── TASK INPUTS

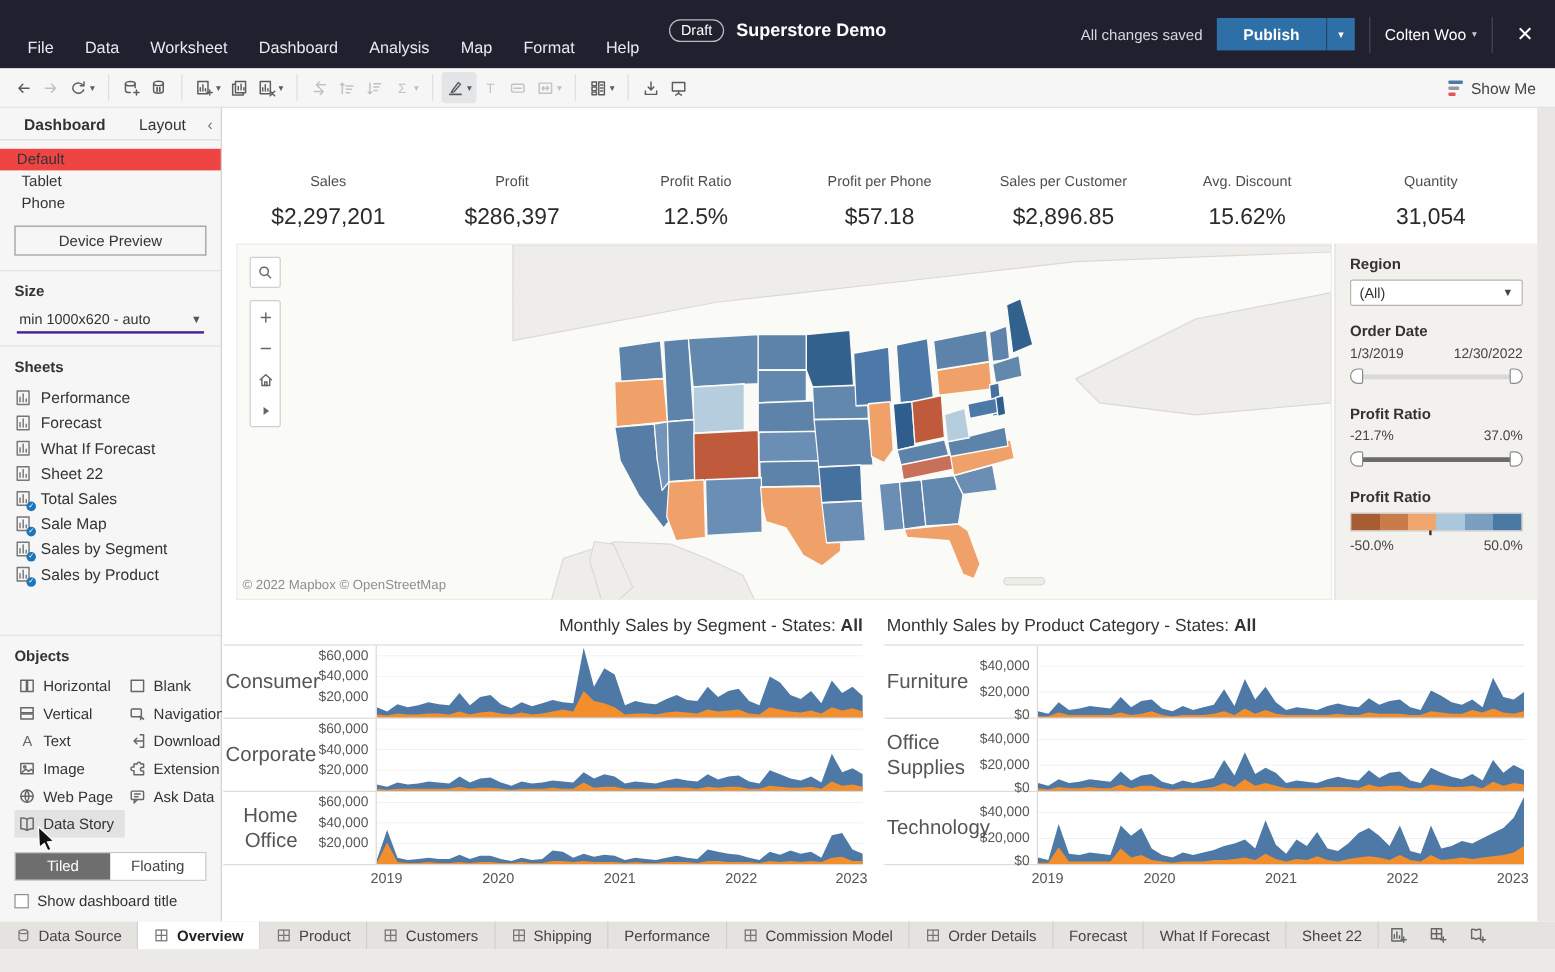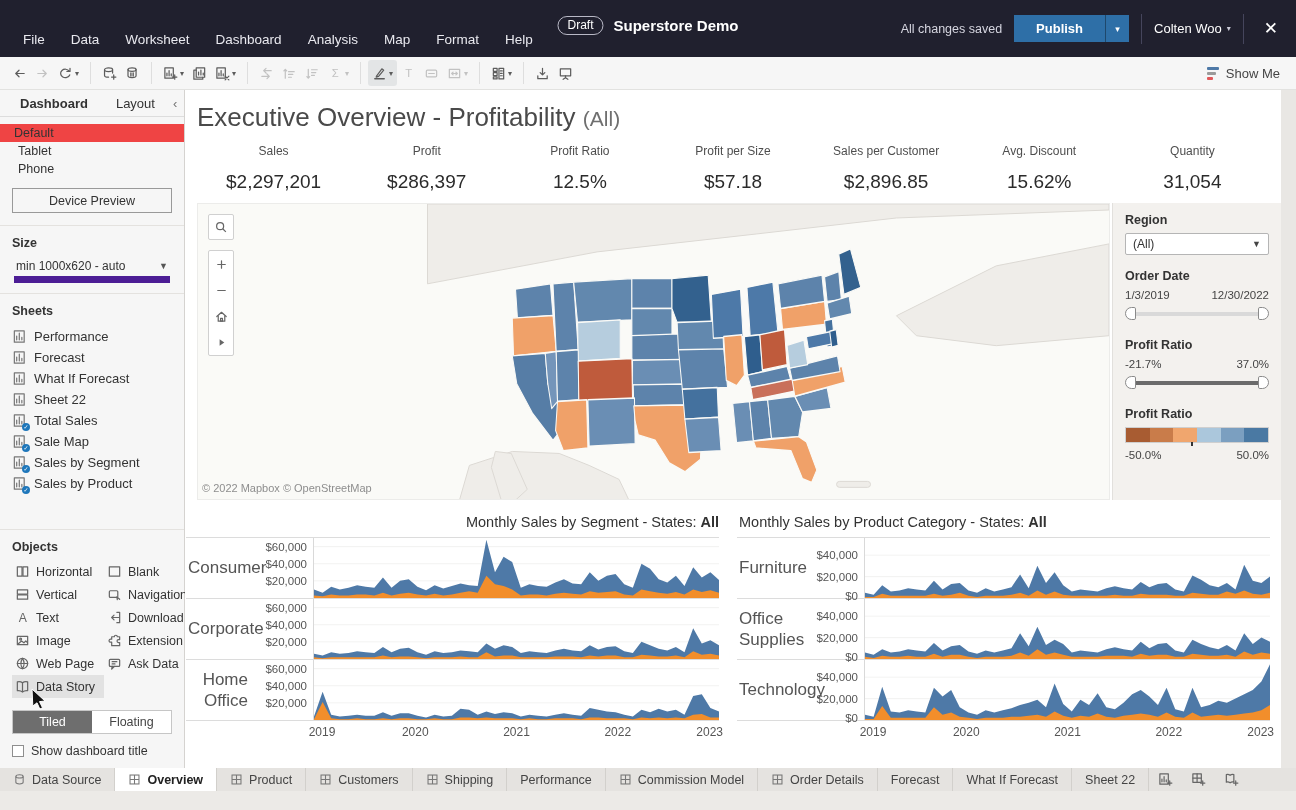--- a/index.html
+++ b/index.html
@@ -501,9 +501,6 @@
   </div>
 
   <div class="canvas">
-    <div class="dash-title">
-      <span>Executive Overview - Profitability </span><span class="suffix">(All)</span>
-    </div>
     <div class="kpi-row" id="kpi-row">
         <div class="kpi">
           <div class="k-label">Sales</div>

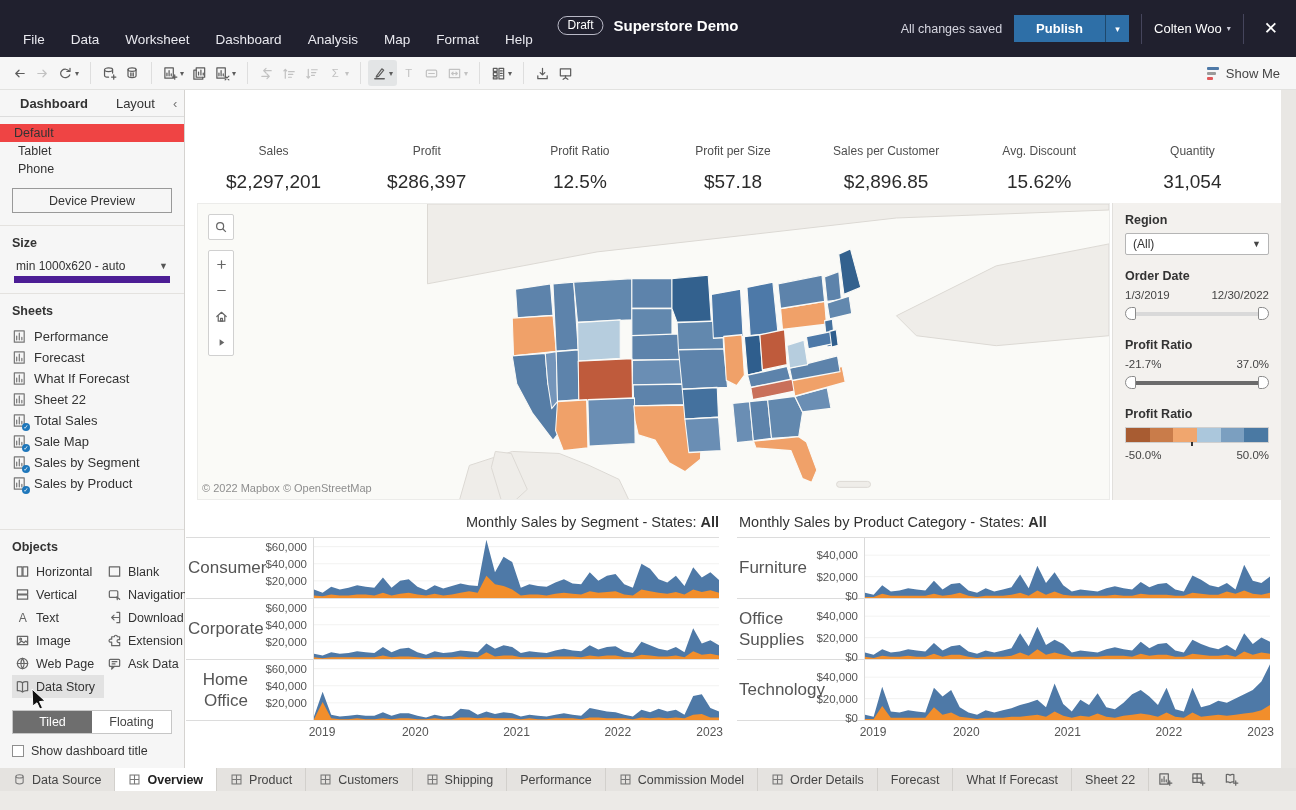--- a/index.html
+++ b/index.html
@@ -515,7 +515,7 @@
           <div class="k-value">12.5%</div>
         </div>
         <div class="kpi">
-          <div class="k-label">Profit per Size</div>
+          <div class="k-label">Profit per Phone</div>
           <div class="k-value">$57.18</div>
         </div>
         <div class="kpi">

────

_WHAT TO DO_
Whenever the string "class" occurs in a line of the entries above, copy that line.

_RESULT OF THE TASK_
   <div class="canvas">
-    <div class="dash-title">
-      <span>Executive Overview - Profitability </span><span class="suffix">(All)</span>
     <div class="kpi-row" id="kpi-row">
         <div class="kpi">
           <div class="k-label">Sales</div>
           <div class="k-value">12.5%</div>
         <div class="kpi">
-          <div class="k-label">Profit per Size</div>
+          <div class="k-label">Profit per Phone</div>
           <div class="k-value">$57.18</div>
         <div class="kpi">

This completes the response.